The last chapter of this thesis addresses the concerns that consumers may have about their drinking water and methods that could be implemented to quickly and efficiently respond to consumer complaints and contaminants with sensory properties. Just like CWSs, consumers are concerned about their water; they are the sentinels to water quality monitoring because they are uniquely positioned at the tap. Consumers are able to detect the slightest taste, odor, and appearance in their drinking water because it is well—instinctive! Thus, consumer feedback and complaint data provided to a utility should be taken seriously and stored for future comparisons. Any consumer complaint represents a fruitful data stream that should be harnessed routinely to gain knowledge about aesthetic water quality in the distribution system. Four utilities provided consumer complaints on water quality data that were categorized and visualized using radar and run-time plots. As a result, major taste, odor, and appearance patterns emerged that clarified the issue and could provide guidance to the utilities on the nature and extent of the problem.

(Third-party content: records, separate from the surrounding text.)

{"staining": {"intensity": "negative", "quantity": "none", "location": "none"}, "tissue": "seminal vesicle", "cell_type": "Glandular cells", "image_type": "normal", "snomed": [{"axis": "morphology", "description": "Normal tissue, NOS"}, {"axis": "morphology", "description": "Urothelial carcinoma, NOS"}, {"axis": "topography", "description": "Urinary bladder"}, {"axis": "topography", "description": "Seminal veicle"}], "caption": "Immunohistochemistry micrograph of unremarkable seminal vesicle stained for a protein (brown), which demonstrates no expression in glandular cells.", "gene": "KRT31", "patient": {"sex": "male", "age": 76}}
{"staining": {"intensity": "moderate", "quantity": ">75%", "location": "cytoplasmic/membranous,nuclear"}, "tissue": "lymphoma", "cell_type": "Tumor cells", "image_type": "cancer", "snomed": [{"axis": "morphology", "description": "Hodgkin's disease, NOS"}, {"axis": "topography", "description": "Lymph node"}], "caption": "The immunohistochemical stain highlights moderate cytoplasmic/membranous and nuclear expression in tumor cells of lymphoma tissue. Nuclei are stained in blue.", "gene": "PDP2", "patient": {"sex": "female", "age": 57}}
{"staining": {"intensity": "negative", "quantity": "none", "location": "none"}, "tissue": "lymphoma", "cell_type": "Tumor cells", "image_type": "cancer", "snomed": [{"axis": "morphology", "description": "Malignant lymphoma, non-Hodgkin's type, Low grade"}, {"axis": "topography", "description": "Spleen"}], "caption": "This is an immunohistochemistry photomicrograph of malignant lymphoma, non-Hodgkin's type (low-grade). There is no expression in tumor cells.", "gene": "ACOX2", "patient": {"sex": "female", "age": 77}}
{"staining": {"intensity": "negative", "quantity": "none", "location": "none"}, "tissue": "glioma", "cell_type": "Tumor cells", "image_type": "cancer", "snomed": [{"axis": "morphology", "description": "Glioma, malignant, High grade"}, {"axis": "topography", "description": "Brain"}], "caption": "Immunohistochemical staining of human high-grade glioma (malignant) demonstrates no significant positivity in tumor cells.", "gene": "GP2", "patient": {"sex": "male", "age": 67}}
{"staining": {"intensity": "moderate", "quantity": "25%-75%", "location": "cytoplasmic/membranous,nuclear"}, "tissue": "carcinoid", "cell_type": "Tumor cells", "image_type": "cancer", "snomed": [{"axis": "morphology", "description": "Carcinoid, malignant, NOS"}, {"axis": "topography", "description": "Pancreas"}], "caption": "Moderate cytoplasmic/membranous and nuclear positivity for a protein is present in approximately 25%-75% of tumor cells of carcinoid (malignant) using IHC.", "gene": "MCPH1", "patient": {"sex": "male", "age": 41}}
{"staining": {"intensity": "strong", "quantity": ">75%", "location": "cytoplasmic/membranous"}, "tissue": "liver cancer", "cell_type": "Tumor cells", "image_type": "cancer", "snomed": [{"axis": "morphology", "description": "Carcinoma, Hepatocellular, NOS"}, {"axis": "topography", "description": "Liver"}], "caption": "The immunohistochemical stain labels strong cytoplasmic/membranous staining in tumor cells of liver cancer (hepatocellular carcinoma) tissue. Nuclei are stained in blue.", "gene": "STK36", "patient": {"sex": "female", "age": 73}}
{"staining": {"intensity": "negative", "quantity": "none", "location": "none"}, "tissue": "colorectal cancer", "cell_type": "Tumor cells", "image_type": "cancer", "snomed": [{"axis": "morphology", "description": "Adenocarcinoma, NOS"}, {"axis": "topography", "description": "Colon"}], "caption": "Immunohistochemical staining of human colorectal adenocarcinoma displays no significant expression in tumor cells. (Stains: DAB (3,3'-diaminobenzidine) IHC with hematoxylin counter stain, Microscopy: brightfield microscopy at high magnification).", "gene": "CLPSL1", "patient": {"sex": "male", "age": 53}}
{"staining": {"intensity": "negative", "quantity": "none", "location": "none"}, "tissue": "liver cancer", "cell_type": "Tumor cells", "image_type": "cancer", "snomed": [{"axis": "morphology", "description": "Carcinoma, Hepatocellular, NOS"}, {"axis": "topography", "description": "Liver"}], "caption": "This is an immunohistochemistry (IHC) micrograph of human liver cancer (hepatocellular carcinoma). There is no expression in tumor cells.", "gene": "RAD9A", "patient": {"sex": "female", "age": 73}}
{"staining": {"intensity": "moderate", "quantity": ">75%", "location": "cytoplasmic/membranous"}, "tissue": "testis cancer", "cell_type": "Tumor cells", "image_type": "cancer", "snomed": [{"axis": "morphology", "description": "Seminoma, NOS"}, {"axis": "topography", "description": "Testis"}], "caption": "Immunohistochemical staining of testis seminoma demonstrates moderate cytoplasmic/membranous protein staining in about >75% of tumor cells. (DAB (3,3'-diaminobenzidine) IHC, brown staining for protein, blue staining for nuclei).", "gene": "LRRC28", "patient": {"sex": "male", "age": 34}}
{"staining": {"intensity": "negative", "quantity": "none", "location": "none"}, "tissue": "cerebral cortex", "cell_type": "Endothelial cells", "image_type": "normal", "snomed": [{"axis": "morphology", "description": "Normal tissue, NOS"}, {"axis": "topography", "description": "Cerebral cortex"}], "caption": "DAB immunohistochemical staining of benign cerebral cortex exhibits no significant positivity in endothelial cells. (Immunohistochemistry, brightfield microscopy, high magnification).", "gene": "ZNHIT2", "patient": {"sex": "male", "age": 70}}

Consumer complaint data is valuable for water quality issue identification, but CWSs should understand that even though humans readily identify visual issues with water, such as color, cloudiness, or rust, describing specific tastes and particularly odors in drinking water is acknowledged to be a much more difficult task for humans to achieve without training. This was demonstrated with two utility groups, laboratory personnel and plant operators, and a group of consumers identifying the odor of orange, 2-MIB, and DMTS. All of the groups were able to identify the familiar orange odor. However, the two utility groups were much more able to identify the musty odor of 2-MIB; this may be due to the fact that the utility groups are more familiar with raw and finished water. DMTS, a garlic-onion odor associated with sulfur compounds in drinking water, was the least familiar to all three groups. The lab personnel group was the better describers of the odor, but the results within this group still varied significantly. These results suggest that utility personnel should be mindful of consumers who complain that their water is different, but cannot describe the problem. To reduce the inability to describe an odor or taste issue, a TandO program at a utility can be beneficial.
The safety and aesthetic characteristics of drinking water is most important to consumers. They both complement each other; if consumers think their water tastes funny, they would probably assume that is unsafe to drink. Since nZVI is increasingly being introduced into the drinking water supply, researchers must be able to understand how it reacts in humans and the environment. Additionally, CCRs would be an effective method for CWSs to communicate water quality information and address any concerns consumers may have about their water. CWSs can use implement the radar and run-time plots to identify issues in the drinking water systems. Also, TandO programs will allow CWSs and their consumers to better describe and identify the issues in their drinking water as it arises so that it can be easily addressed and alleviated. Thus, promoting communication between water utilities and their consumers will improve the relationship and instill confidence in consumers about their drinking water.